§ Work task 1:
Convert the records, from the line containing "小乘，譬如腳踏車，用以自載；大乘，譬如大汽車，" through the line containing "要瞭解出世間法，不能不先自世間法說起。前面，介", into a numbered list, omitting any blank lines.
━━ Extract ━━
# DTG Print Blotchy Is This Normal?



## BasicTees (Jun 23, 2016)

Hi Guys,

Quick issue with DTG print: is this patchy/blotchyness to be expected with DTG print?

I just had my sample DTG stock printed to test out the different T-Shirts.

They're all printed on 100% cotton.

I'm not 100% sure whether the patchy print is part of DTG or the printer didn't do a white base on the darker colours. I've attached images.

Is this to be expected with DTG printing?


----------



## BasicTees (Jun 23, 2016)

Another pic.


----------



## wncprinter (Sep 15, 2017)

Looks like it could be your pretreat. 

What are you using? Seems like a little more on the dark shirts might help.


----------



## BasicTees (Jun 23, 2016)
━━━
━━ Records supplied ━━
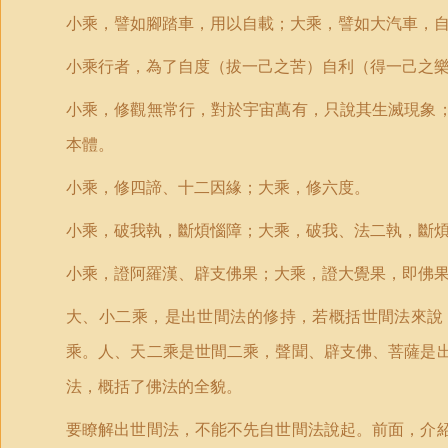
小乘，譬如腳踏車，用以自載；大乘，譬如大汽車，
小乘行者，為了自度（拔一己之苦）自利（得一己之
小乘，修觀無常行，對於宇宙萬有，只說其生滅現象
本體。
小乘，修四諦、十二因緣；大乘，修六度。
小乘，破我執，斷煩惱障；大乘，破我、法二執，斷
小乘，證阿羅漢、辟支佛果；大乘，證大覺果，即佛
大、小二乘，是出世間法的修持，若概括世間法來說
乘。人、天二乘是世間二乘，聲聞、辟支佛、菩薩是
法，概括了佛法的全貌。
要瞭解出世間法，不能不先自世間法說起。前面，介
━━━
━━ Records supplied ━━
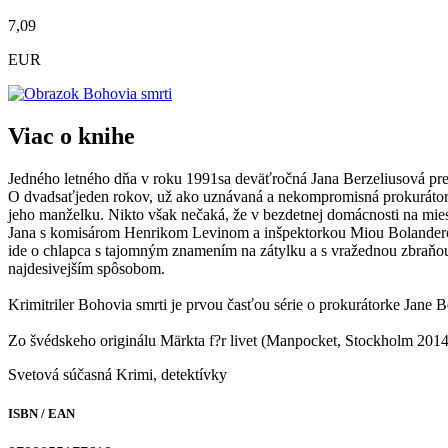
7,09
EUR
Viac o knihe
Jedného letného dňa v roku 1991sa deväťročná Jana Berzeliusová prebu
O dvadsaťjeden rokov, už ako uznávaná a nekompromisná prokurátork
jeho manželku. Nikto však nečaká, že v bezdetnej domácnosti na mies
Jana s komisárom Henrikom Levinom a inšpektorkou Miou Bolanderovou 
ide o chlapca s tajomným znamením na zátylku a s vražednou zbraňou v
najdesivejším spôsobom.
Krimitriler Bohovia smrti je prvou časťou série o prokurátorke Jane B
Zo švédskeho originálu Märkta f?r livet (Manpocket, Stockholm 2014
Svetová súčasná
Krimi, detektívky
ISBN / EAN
━━━
§ Work task 2:
Carry on the forum thread about blotchy DTG prints from the point where it stops.

§ Final answer 1:
1. 小乘，譬如腳踏車，用以自載；大乘，譬如大汽車，
2. 小乘行者，為了自度（拔一己之苦）自利（得一己之
3. 小乘，修觀無常行，對於宇宙萬有，只說其生滅現象
4. 本體。
5. 小乘，修四諦、十二因緣；大乘，修六度。
6. 小乘，破我執，斷煩惱障；大乘，破我、法二執，斷
7. 小乘，證阿羅漢、辟支佛果；大乘，證大覺果，即佛
8. 大、小二乘，是出世間法的修持，若概括世間法來說
9. 乘。人、天二乘是世間二乘，聲聞、辟支佛、菩薩是
10. 法，概括了佛法的全貌。
11. 要瞭解出世間法，不能不先自世間法說起。前面，介

§ Final answer 2:
wncprinter said:


> Looks like it could be your pretreat.
> 
> What are you using? Seems like a little more on the dark shirts might help.


Not sure what pre-treat was used. This was done a printing company.


----------



## wncprinter (Sep 15, 2017)

Not sure how to address this with a 3rd party, but in my experience with the Epson F2000 White Edition, we can up the settings a bit to get a little more opacity with the white.

Ours is set up to do two passes, and we have the opacity cranked up.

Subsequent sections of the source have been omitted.